▸ **WHAT TO WORK ON**: Pick up the discussion about America's Cup boats after its last sentence and keep writing it.

▸ **EXERCISE PASSAGE**:
------------------------
Yes AC75s won’t be used as cruising yachts afterwards. But this is very explicitly now positioned as the “Formula 1 of sailing” - and you don’t see many Formula 1 cars being sold on to be used for driving to the shops.

In fact the previous foiling catamaran AC boats have proven to be longer lasting than most AC boats - with them being reused as a class to make the Sail GP series - which is struggling to supply enough boats for the number of teams who now want to compete. So a huge success in terms of sustained AC class - and a super fast foiling one as well. And a class which inspired a lot of interest in foiling for sailing boats, including the adapted Nacra for the Olympics.

Perhaps the TP52s are one of the fastest monohull leadmine type boat these days. But they wouldn’t attract much interest in an Americas Cup raced in TP52s - too dull, and too similar to other existing racing events. Also minimal TV appeal. And can’t see many of them being used as family cruisers after their short racing life expires.

The Open 60s are faster and more dramatic with their semi foiling status. But being optimised for long distance solo / short handed events, they would be unsuitable for Inshore short course match racing.

Personally I am not convinced the current AC75 ballasted monohull foilers are better than the unballasted foiling cats of the previous AC generation - perhaps an open event between the two types should be organised :)
But I don’t see any point in trying to reverse the clock and going back to slow leadmine monohulls in the modern world.

My point was that the claim "The Americas Cup boats have never been anything that the average boater would sail - the J Class was a dedicated race boat for the super wealthy, so nothing new" is untrue.

The fact that the AC is marketed as "the F1 of sailing" now isn't relevant to what the AC was for most of its history. Facts don't change because of slogans.

It's not true that the previous foiling cats have proven to be longer lasting than most AC boats. The AC45 class they came from is 12 years old. Most of the previous AC classes lasted much longer than that, as did many of the individual AC boats. AC boats as old as Vim (built in the 1930s and second in the defence trials for the first 12 Metre AC) and the '50s and '60s built American Eagle, Sceptre, Columbia, Weatherly, Gretel, Soveriegn, Kurrewa etc and many others are still sailing and racing at 60 years of age or more. Many of the last group of 12s are also still racing. Shamrock V and Endeavour are now 94 and 90 years old. The schooner Columbia was over 50 when she was lost; Sappho was 20; Galatea was 26 years old when scrapped; Thistle made it to 34; Mischief was 48 when finally sunk; America survived for almost 90 years.

Any claim that the AC45/50 boats are longer lasting than earlier AC classes appears to be extremely dubious, to say the least. The AC45/50 is clearly NOT a "sustained AC class" since it was only in the AC once.
------------------------
▸ **EXTRACTED INFORMATION**:
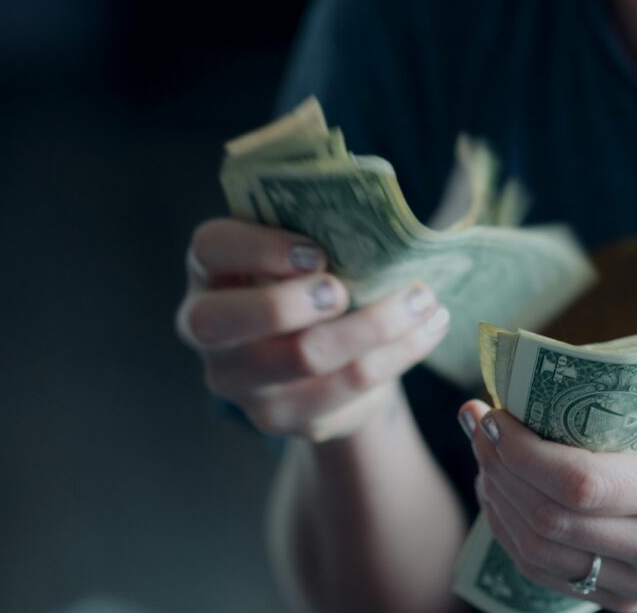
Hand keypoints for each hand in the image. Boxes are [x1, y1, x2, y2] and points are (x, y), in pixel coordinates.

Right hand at [176, 218, 450, 440]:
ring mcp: (241, 382)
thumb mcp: (305, 252)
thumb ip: (319, 232)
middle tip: (344, 291)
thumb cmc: (313, 282)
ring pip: (303, 357)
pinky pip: (347, 388)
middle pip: (227, 321)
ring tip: (423, 300)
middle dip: (291, 302)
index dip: (257, 248)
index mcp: (211, 271)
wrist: (325, 360)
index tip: (316, 252)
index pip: (210, 249)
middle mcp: (208, 330)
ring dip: (374, 325)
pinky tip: (428, 328)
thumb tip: (378, 218)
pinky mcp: (284, 418)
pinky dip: (398, 354)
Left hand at [460, 394, 636, 612]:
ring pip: (540, 554)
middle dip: (499, 468)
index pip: (582, 483)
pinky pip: (551, 575)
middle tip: (478, 423)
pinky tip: (503, 492)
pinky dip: (514, 532)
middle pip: (552, 521)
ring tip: (485, 454)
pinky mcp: (633, 602)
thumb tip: (525, 381)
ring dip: (497, 500)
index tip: (492, 412)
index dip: (521, 451)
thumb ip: (618, 401)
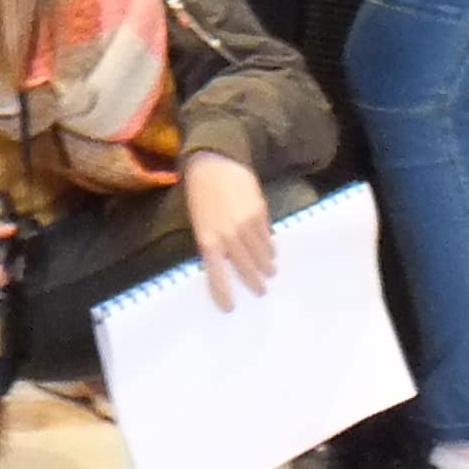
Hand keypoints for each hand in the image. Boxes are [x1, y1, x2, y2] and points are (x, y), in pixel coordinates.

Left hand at [182, 152, 276, 310]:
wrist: (214, 160)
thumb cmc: (200, 193)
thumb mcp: (199, 220)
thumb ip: (212, 241)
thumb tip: (226, 261)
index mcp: (208, 239)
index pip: (216, 274)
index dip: (223, 293)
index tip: (229, 308)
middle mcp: (229, 235)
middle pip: (246, 268)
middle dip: (254, 282)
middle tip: (261, 291)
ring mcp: (246, 224)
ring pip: (261, 254)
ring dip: (266, 265)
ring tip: (270, 271)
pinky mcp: (260, 213)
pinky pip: (266, 236)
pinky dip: (268, 245)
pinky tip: (270, 249)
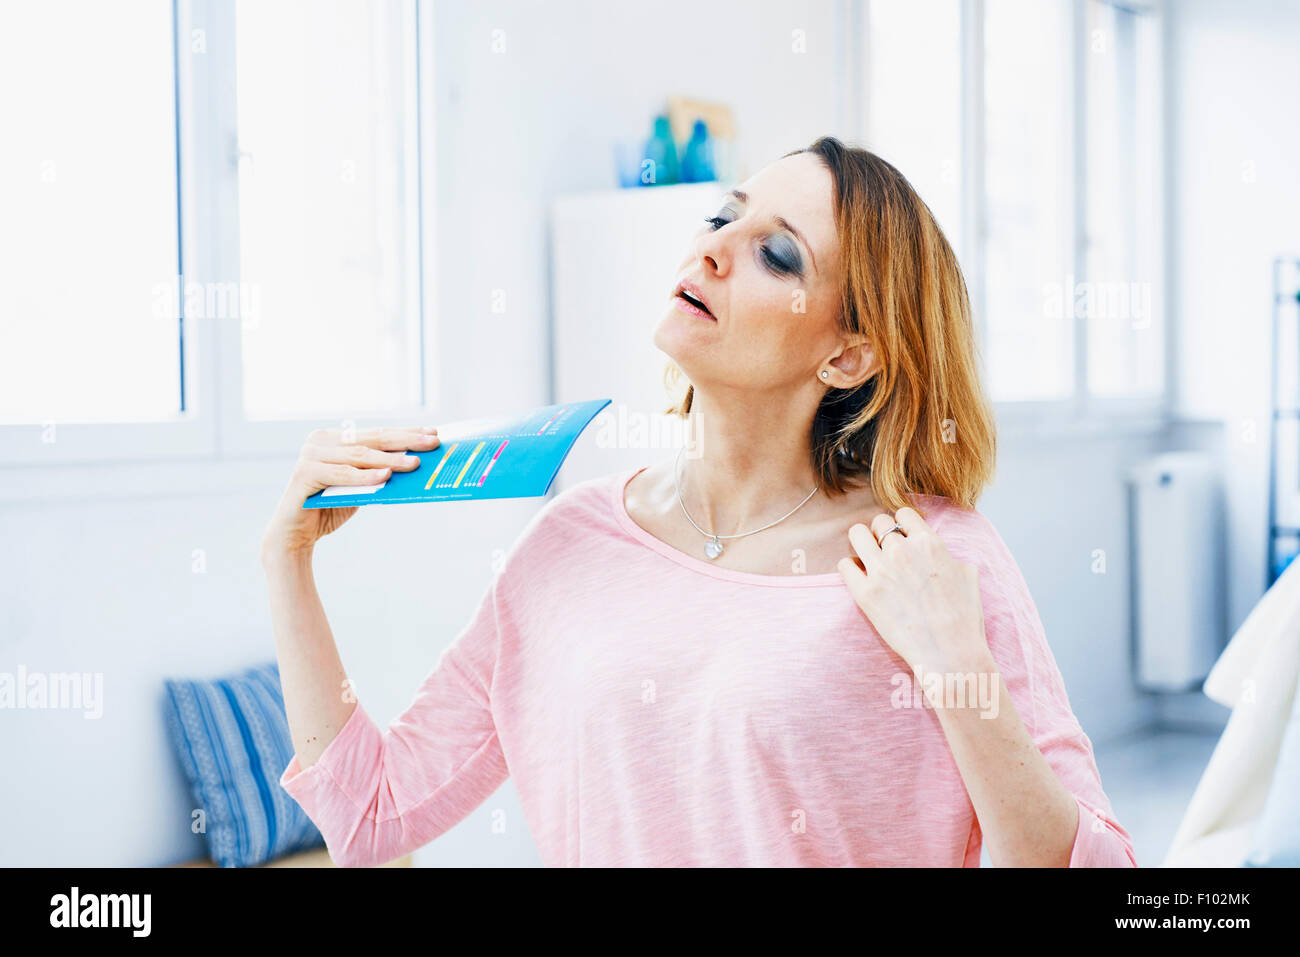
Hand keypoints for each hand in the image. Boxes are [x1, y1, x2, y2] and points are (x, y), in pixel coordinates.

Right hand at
------------------------
▸ **OUTPUT OF THE EXERCISE**:
To say that TP52 style boats are boring is merely a personal judgement, and one that plenty of people disagree with.

There is no evidence that there is anything wrong with having a premier sporting event run under the same rule and using the same style of kit as normal events; in fact that's what normally happens. The World Cup uses the same rules as local league football; the Olympic marathon uses the same sort of kit as local park runs; the Tour de France uses the same UCI-ruled bikes as a local cycling club races.

It's arguably a bad thing for a sport to try to publicise itself by showing off an extraordinarily expensive, extreme and innaccessible event - especially when that sport is already normally considered to be too expensive, elitist and hard to get into like sailing is. The fact that non-sailors may be interested in AC75s isn't particularly valuable in terms of making the sport more popular because (as the studies by by people like Wladimir Andreffj of the Sorbonne have shown) there's very little connection between the sports people like to do, and the ones they like to watch. Motor racing shows that clearly because it gets plenty of spectators, but not too many competitors. The former head of UK Motorsport told Parliament that F1 is actually a problem for motorsport because it means that when people (and sponsors) think of motor racing, they think of it as something they cannot do.

In the '60s, for example, the attitude was so different that even though the 12s were comparatively cheap and close to the sort of boat the normal yachtie sailed, many sailors thought they were too elitist and sent the wrong message about the sport. In the era when people were concerned about such things, our sport boomed as never before and never since. For the past couple of decades the sport has been obsessed with promoting the elitist high-performance end, and it's doing badly.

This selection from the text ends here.